Sementara itu, koordinator tim Kabek Jabodetabek (KBJ), Shinta Rizanti Binol mengatakan KBJ merasa bangga bisa turut serta berpartisipasi dalam memeriahkan FKL XIII untuk yang kedua kalinya. Pada FKL kali ini KBJ menampilkan 2 tarian yaitu Tari Ngarojeng dari daerah Betawi dan Tari Reog Kendang dari daerah Tulungagung Jawa Timur.
Shinta menjelaskan, Tari Ngarojeng diadaptasi dari musik Ajeng yang merupakan tetabuhan gamelan Ajeng Betawi. Musik inilah yang menjadi sumber inspirasi Tari Ngarojeng. Ngarak karo Ajeng yang berarti mengiringi atau menyambut dalam prosesi adat pengantin Betawi.

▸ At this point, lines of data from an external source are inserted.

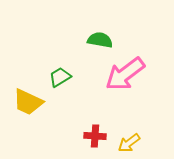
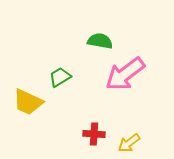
green semicircle: moved 1 px down
red cross: moved 1 px left, 2 px up
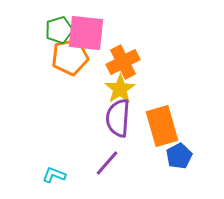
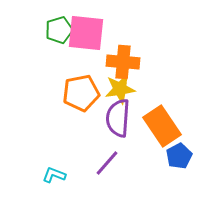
orange pentagon: moved 11 px right, 36 px down
orange cross: rotated 32 degrees clockwise
yellow star: rotated 24 degrees clockwise
orange rectangle: rotated 18 degrees counterclockwise
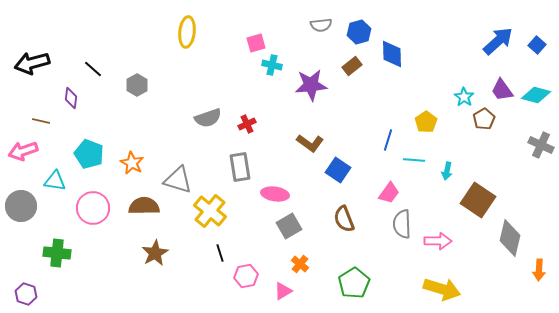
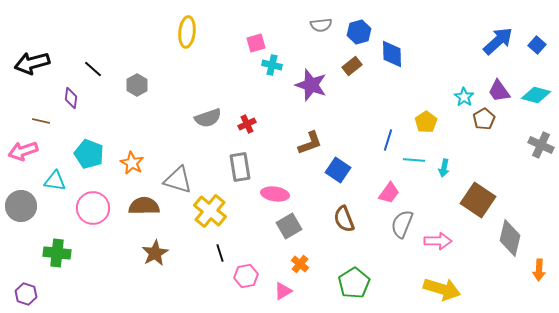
purple star at (311, 85): rotated 24 degrees clockwise
purple trapezoid at (502, 90): moved 3 px left, 1 px down
brown L-shape at (310, 143): rotated 56 degrees counterclockwise
cyan arrow at (447, 171): moved 3 px left, 3 px up
gray semicircle at (402, 224): rotated 24 degrees clockwise
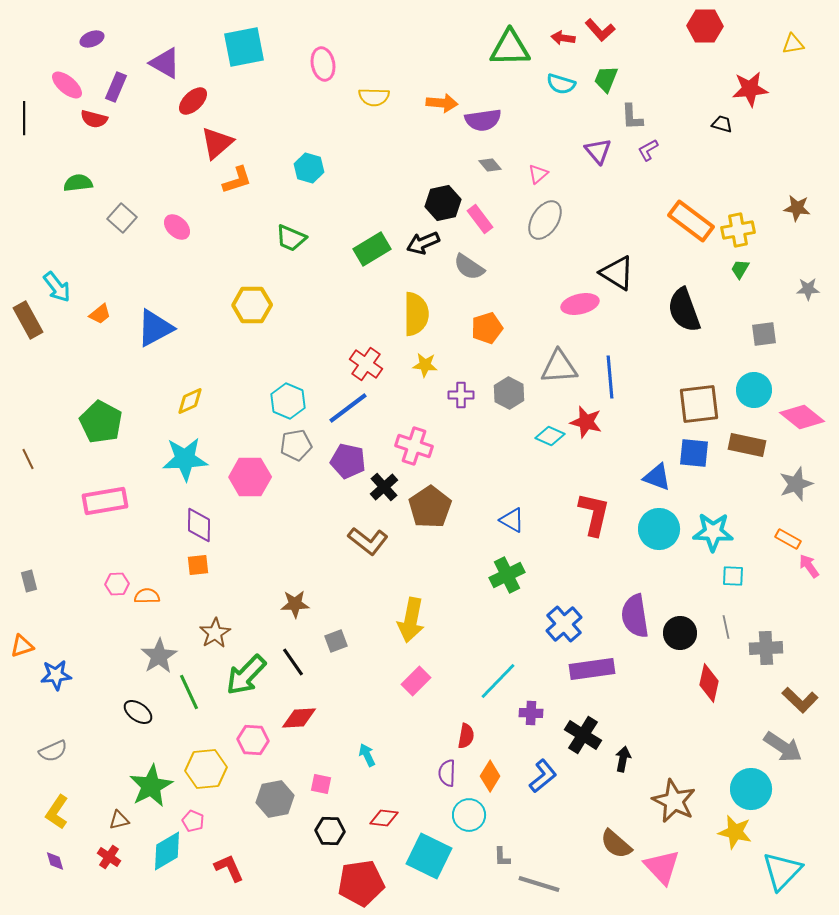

Arak-arakan inilah yang memaknai Tarian Ngarojeng.
“Sedangkan Tari Reog Kendang merupakan tarian khas kabupaten Tulungagung yang menceritakan kisah prajurit Kedirilaya yang sedang mengiringi Ratu Kilisuci ke Gunung Kelud. Perjalannya diiringi berbagai kesulitan, mulai dari menuruni lembah curam dan terjal dengan membawa beban kendang yang berat sehingga berjalan sampai terbungkuk bungkuk,” jelasnya.
Shinta menambahkan, KBJ selalu bersemangat dalam menjaga dan melestarikan seni dan budaya Indonesia, khususnya seni tari. Dari Jakarta membawa tim dengan personil yang lumayan banyak, yaitu 17 penari dan 1 kru tentu tidaklah mudah. Namun karena didorong oleh semangat berkesenian yang kuat, semua kendala yang ada bukan lagi menjadi masalah.
“Dalam waktu dekat ini KBJ akan kembali mengusung seni budaya Indonesia dengan ikut berpartisipasi dalam Festival Lima Gunung di Magelang. Tempat yang jauh bukanlah kendala yang berarti, karena bagi kami nguri-nguri budaya bangsa menjadi semacam keharusan. Mencintai, menjaga, dan melestarikan seni tradisi Nusantara sudah menjadi tanggung jawab kita bersama,” tutupnya.